Maßlose Polizeinotwehr

Die Regensburger Staatsanwaltschaft hat das Verfahren gegen zwei Polizisten eingestellt, die im April 2009 einen Studenten erschossen haben: Die Beamten hätten in Notwehr bzw. Nothilfe gehandelt.

Tennessee Eisenberg hatte seinen Mitbewohner mit einem Küchenmesser bedroht. Dieser entkam und alarmierte die Polizei: Eisenberg wolle sich nun selbst das Leben nehmen. Zum Tatort fuhren statt einem Psychologen acht Streifenbeamte, die dem 24jährigen an der Wohnungstür mit dem Kommando „Messer weg" gegenübertraten. Als Eisenberg langsam auf die Polizisten zuging, wichen sie ins Treppenhaus zurück. Weder durch Pfefferspray noch durch massiven Schlagstockeinsatz sei der Student aufzuhalten gewesen, er habe nur gelacht. Am Fuß der Treppe kam es dann zu 16 Schüssen aus kurzer Entfernung, 12 Kugeln trafen, davon sieben von hinten. Die Beamten fühlten sich durch das Messer in Eisenbergs Hand bedroht. Für die Staatsanwaltschaft stellte die „Szene wie im Zombiefilm" (Süddeutsche Zeitung [SZ]) eine ununterbrochene Notwehr- bzw. Nothilfelage dar.

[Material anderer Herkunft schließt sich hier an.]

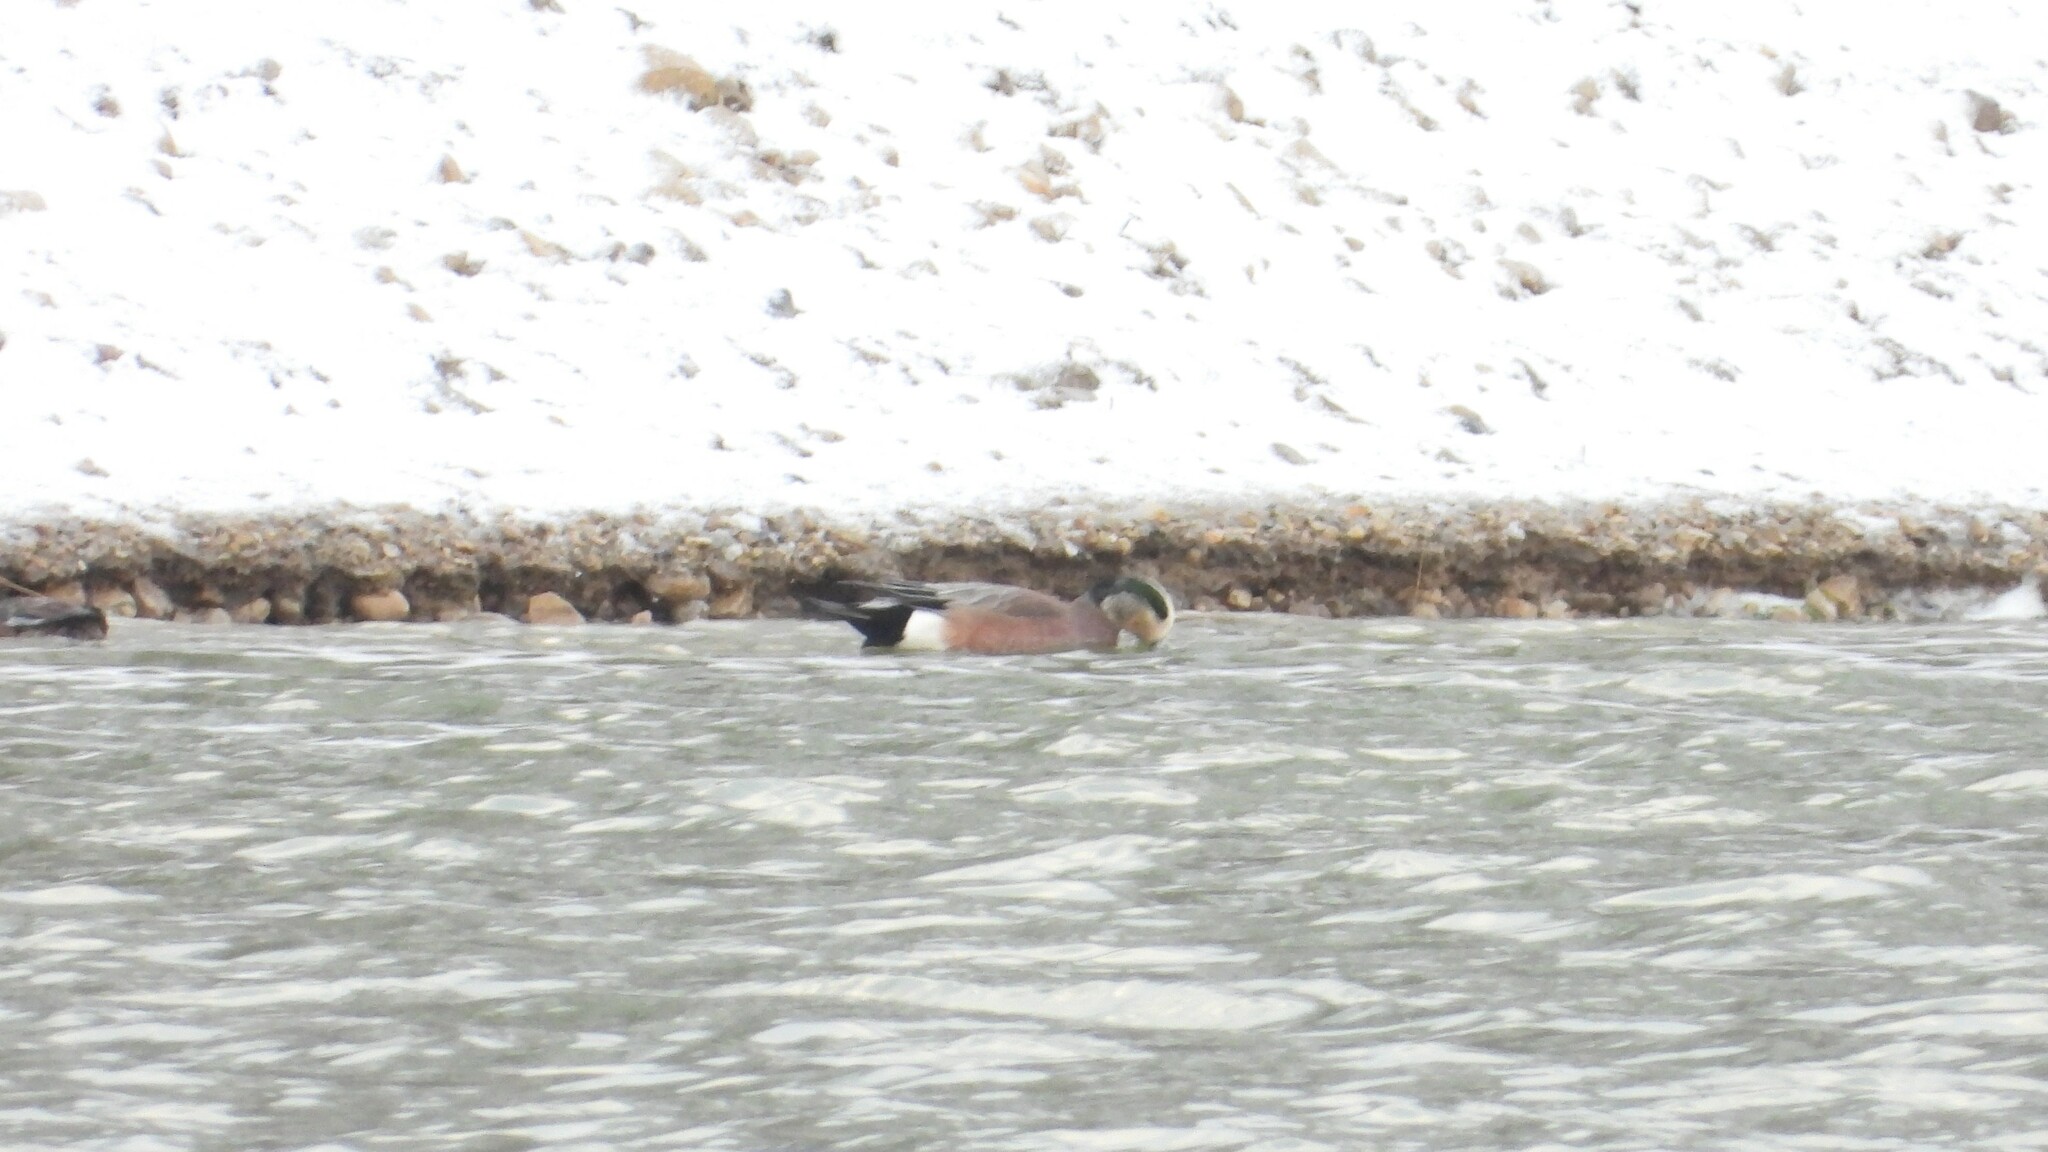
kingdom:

Die Angehörigen, die den schmächtigen Tennessee als sanftmütig beschreiben, bezweifelten diese Version von Anfang an (www.tennessee-eisenberg.de). Ein von ihnen eingeholtes Gutachten ergab, dass der Student Durchschüsse an Knie und Oberarm, einen Steckschuss in der Lunge und weitere Treffer an den Extremitäten erlitten hatte, bevor er tödlich getroffen wurde. Spuren von Pfefferspray wies er nur an der Kleidung, nicht aber im Gesicht auf; Drogen oder Alkohol waren nicht im Spiel. Für die Anwälte der Familie belegen besonders die ballistische Untersuchung und ein Blutspritzer neben der Haustür, dass jedenfalls bei Abgabe der tödlichen Schüsse kein Polizist mehr in Gefahr war. Die Staatsanwaltschaft habe „objektive und eindeutige Spuren" ignoriert.

Ein drastisches Beispiel für den verbreiteten Umgang mit Polizeigewalt, wie auch die SZ kommentierte: Es würde sicher Anklage erhoben, „wenn der Tote ein Polizist und die Schützen Studenten gewesen wären". Denn selbst wer § 32 StGB - entgegen dem für hoheitliches Handeln geltenden Gesetzesvorbehalt - auf polizeiliche Todesschüsse anwendet, kann hier nur schwer zu einer Rechtfertigung gelangen: Niemand behauptet, dass Eisenberg konkret zu einem Angriff angesetzt habe, und mehrere Beamte müssten einen Schwerverletzten auch anders überwältigen können. Jedenfalls bestehen enge Gebotenheitsgrenzen für Notwehrhandlungen, wenn sich der Angreifer in einer erkennbaren psychischen Ausnahmesituation befindet.

Die letzte Chance auf eine gerichtliche Untersuchung bietet nun das Klageerzwingungsverfahren.